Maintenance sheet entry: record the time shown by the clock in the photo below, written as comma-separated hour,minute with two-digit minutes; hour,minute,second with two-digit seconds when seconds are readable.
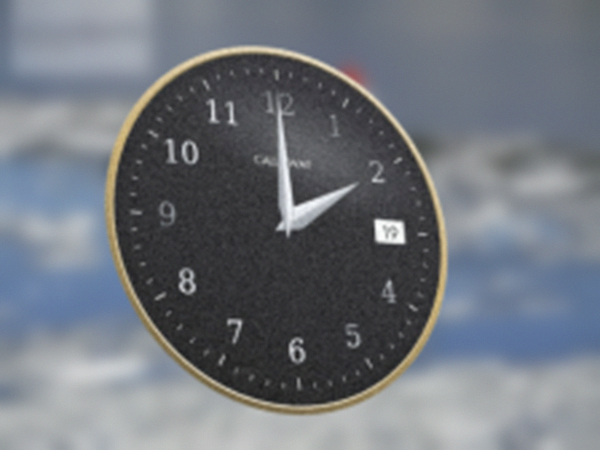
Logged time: 2,00
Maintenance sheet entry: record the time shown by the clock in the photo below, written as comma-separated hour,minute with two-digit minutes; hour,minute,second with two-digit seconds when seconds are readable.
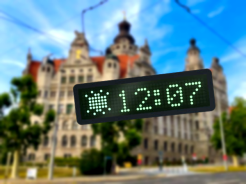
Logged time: 12,07
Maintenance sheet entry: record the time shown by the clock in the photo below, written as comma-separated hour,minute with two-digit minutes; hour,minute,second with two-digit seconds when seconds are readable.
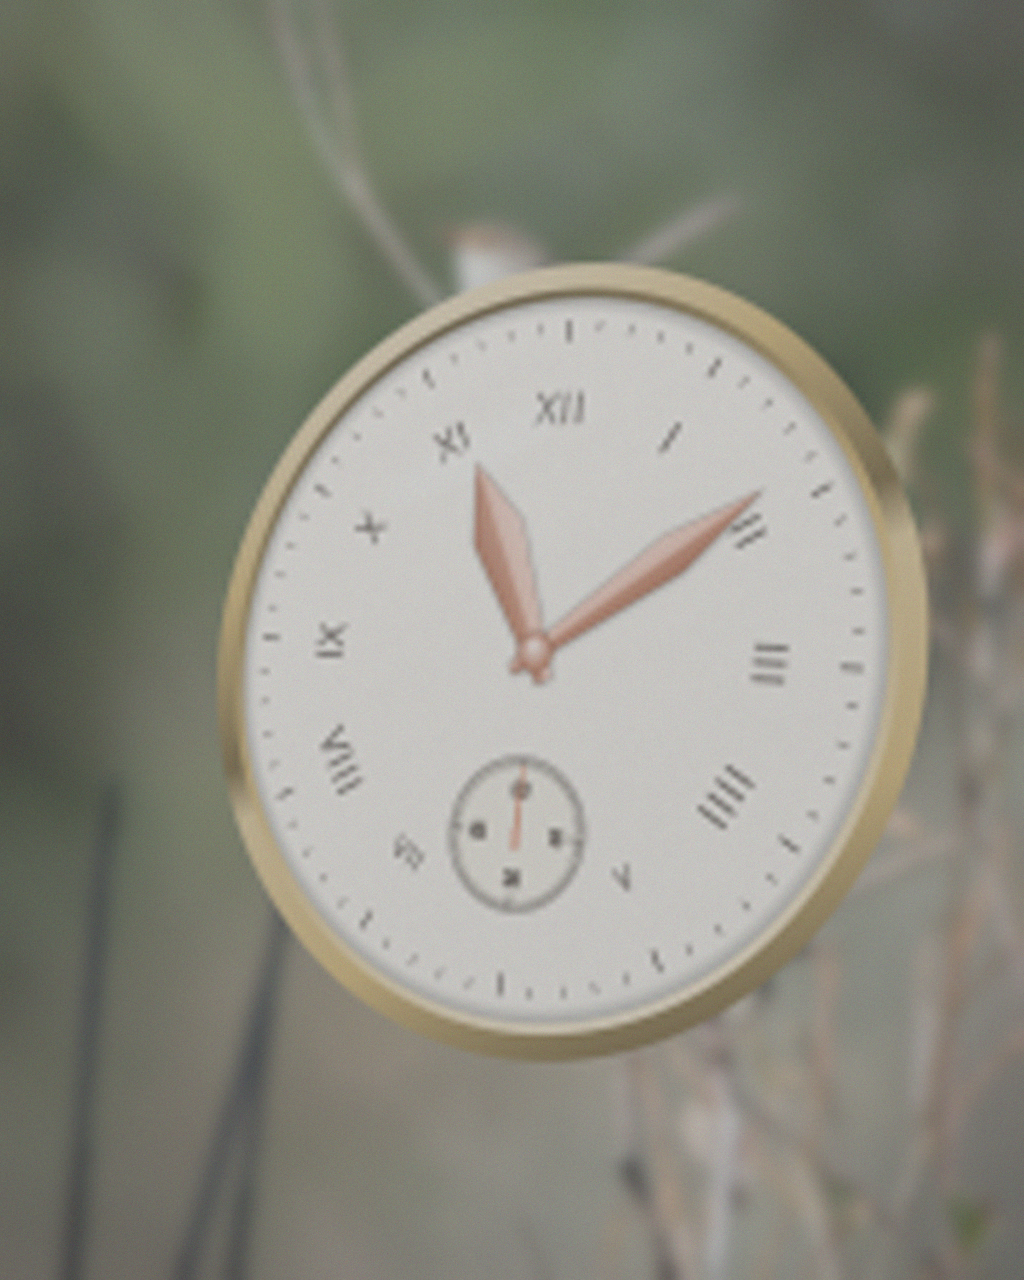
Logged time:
......
Set problem:
Extract every line of the listing above word for word, omitting the pictures.

Answer to the exercise:
Maintenance sheet entry: record the time shown by the clock in the photo below, written as comma-separated hour,minute with two-digit minutes; hour,minute,second with two-digit seconds when seconds are readable.
Logged time: 2,00
Maintenance sheet entry: record the time shown by the clock in the photo below, written as comma-separated hour,minute with two-digit minutes; hour,minute,second with two-digit seconds when seconds are readable.
Logged time: 12,07
Maintenance sheet entry: record the time shown by the clock in the photo below, written as comma-separated hour,minute with two-digit minutes; hour,minute,second with two-digit seconds when seconds are readable.
Logged time:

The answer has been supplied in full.